Señaló que, por otro lado, buena parte de las prácticas agrícolas que la humanidad intensificó para salvarse del hambre, han tenido un efecto negativo en recursos naturales como el suelo, el agua, los bosques y la calidad del aire, y esto ha exacerbado los efectos del cambio climático.

El representante del Programa Mundial de Alimentos (PMA) en Cuba, Paolo Mattei, refirió la importancia de la jornada para contribuir a un mundo de Hambre Cero en 2030, teniendo en cuenta que en los últimos cuatro años ese flagelo, lejos de disminuir, se ha incrementado.

Loas al sistema agroalimentario cubano

 Ressende citó a Cuba como un ejemplo en cuanto a reconocer el valor de los alimentos no como mercancías, sino como parte de una política pública, estatal y un derecho para las personas refrendado en la nueva Constitución de la República.

“El país cumplió holgadamente con la meta de la Cumbre Mundial de la Alimentación de reducir a la mitad el número de personas hambrientas antes de 2015 y con la de los Objetivos de Desarrollo del Milenio de reducir a la mitad, entre 1990 y 2015, el porcentaje de personas que padecen hambre”, puntualizó.

Esta isla antillana es uno de los tres países en el área  latinoamericana y caribeña -junto a Brasil y Uruguay- que exhiben los mejores resultados en cuanto a la prevalencia de la subalimentación, no obstante sus limitaciones económicas y el impacto de severos eventos climáticos, según abundó el funcionario.

 En nombre de la FAO, felicitó a Cuba por los esfuerzos de quienes intervienen en el sistema de abastecimiento público de alimentos y de protección social pues, destacó, para otras naciones del mundo y de la región, los logros del archipiélago son apenas un sueño lejano.

Afirmó que el país tiene todavía notables retos en los ámbitos productivo, ambiental, sanitario y cultural, los cuales han sido identificados en los documentos programáticos de la actualización del modelo económico y social cubano.

Cuba posee un gran sistema agroalimentario reconocido por la ONU, un logro muy significativo alcanzado por pocos países, y en ese sentido sobresale el Programa de autoabastecimiento municipal, uno de los más innovadores en esta esfera en el país, el cual conjuga el balance nacional con arreglo a la producción local.

“Dos de cada cinco personas tienen sobrepeso y esa cifra pudiera aumentar, por eso la Jornada Nacional de Celebración del Día Mundial de la Alimentación 2019 es una oportunidad para festejar que en Cuba no hay hambruna, pero también para sensibilizar y fortalecer el sistema agroalimentario, de manera que se asegure una alimentación sana, comenzando por la acción individual de elegir entre hábitos de vida destructivos o saludables”, comentó Ressende.

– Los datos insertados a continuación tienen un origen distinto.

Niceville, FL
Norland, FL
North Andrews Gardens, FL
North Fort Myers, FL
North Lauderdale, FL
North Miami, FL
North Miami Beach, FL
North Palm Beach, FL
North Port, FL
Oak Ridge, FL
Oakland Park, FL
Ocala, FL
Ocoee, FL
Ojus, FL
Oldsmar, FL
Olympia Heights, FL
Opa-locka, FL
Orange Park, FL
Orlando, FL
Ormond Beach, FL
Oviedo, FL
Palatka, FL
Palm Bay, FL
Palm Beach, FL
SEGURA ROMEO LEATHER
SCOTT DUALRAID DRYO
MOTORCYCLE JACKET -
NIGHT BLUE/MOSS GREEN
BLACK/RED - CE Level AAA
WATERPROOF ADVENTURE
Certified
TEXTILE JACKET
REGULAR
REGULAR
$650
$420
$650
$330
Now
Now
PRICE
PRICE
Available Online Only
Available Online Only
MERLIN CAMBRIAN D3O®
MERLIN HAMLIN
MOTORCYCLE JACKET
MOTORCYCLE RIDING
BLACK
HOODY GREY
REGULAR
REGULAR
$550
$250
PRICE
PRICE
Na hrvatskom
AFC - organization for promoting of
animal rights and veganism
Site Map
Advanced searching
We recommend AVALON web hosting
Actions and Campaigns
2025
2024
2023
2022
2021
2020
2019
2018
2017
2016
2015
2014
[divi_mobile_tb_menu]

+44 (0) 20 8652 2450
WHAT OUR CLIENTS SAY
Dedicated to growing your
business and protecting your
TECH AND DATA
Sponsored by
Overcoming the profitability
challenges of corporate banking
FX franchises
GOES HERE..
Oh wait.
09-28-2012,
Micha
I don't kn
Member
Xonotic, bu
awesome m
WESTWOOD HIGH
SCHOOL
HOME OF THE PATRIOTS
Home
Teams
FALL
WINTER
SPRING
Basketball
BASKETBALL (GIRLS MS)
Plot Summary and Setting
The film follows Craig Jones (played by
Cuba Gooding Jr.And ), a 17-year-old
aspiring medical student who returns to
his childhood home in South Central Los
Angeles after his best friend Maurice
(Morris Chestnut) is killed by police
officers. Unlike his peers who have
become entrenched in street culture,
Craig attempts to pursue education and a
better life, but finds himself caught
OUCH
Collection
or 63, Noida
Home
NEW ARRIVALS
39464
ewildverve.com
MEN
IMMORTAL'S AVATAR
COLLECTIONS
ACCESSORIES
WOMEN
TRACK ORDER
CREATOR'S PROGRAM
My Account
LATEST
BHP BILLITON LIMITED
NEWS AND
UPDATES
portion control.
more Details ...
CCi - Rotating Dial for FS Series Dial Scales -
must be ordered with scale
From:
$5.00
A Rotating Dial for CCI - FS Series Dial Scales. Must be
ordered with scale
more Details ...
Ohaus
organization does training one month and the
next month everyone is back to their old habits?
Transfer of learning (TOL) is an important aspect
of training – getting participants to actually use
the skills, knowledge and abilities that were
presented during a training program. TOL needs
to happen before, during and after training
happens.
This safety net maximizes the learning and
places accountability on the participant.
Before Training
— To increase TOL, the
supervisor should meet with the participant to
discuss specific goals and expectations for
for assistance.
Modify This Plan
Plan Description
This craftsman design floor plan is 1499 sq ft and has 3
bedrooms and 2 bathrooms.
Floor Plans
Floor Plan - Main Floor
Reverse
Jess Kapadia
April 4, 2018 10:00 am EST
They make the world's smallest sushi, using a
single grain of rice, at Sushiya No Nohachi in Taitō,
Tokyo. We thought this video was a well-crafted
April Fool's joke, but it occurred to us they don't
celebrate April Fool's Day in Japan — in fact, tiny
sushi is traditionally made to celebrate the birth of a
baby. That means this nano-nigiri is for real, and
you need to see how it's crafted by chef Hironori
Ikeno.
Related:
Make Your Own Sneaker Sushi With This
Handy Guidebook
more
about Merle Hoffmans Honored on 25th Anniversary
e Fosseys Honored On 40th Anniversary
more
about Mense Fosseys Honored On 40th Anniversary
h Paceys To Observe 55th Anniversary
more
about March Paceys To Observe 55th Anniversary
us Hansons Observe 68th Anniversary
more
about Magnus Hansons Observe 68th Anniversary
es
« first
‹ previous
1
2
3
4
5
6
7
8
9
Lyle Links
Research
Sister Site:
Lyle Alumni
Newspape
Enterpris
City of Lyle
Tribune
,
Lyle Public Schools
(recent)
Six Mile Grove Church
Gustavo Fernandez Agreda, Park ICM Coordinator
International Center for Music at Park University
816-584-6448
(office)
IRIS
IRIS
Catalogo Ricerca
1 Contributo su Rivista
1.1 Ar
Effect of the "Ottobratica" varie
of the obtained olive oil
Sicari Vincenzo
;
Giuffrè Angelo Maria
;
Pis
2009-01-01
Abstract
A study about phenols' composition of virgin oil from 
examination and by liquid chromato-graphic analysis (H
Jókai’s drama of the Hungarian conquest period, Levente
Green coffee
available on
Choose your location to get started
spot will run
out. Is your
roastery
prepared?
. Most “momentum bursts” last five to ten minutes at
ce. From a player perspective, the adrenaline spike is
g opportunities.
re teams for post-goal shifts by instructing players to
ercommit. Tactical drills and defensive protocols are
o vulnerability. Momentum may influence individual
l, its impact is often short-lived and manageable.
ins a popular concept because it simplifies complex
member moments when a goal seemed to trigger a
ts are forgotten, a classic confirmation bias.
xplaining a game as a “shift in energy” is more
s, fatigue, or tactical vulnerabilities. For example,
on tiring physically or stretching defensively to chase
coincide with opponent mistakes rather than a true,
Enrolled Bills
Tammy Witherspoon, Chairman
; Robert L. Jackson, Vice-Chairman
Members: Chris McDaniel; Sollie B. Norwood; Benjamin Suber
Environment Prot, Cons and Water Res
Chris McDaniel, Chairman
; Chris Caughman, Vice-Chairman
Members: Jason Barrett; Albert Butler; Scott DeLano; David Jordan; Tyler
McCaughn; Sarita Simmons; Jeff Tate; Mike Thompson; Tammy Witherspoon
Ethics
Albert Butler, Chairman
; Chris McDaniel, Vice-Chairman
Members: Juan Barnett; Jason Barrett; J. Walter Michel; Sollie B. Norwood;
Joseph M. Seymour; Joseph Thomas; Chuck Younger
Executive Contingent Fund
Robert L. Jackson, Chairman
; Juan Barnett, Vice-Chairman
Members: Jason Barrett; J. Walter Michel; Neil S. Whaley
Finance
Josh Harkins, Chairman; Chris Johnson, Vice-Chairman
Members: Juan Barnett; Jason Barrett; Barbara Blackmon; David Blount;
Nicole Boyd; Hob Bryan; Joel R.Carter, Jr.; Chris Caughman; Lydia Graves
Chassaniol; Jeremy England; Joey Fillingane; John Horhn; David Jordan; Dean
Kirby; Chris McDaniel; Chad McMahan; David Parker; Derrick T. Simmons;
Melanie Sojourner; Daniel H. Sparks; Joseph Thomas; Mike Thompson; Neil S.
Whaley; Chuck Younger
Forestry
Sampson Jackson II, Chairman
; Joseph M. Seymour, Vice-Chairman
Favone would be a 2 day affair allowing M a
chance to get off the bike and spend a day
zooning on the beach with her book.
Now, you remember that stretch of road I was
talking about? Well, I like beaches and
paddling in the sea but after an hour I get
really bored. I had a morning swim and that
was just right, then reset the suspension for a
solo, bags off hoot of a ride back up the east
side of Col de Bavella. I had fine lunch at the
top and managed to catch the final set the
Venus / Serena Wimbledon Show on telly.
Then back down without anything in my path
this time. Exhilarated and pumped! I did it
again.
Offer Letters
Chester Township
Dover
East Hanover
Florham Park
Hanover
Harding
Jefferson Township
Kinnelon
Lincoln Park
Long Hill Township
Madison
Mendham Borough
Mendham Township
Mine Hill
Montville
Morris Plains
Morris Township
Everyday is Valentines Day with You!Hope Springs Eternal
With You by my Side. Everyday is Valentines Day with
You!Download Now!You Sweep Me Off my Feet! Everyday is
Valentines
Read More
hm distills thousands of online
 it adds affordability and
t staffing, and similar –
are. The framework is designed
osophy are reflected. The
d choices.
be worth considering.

Llamó a comer suficientes productos inocuos, nutritivos y diversos; añadir a las dietas frutas, verduras, legumbres, semillas y granos integrales; limitar los alimentos con alto contenido de grasas, azúcar y sal; y realizar actividades físicas con regularidad, para lograr ser parte de la generación Hambre Cero.

“Se impone promover circuitos más cortos de producción y consumo, uno de los objetivos que defiende el Programa de Autoabastecimiento Municipal que se implementa en Cuba, así como aplicar de manera más efectiva y sistemática la ciencia y la innovación, y multiplicar las estrategias de educación nutricional”, aseveró.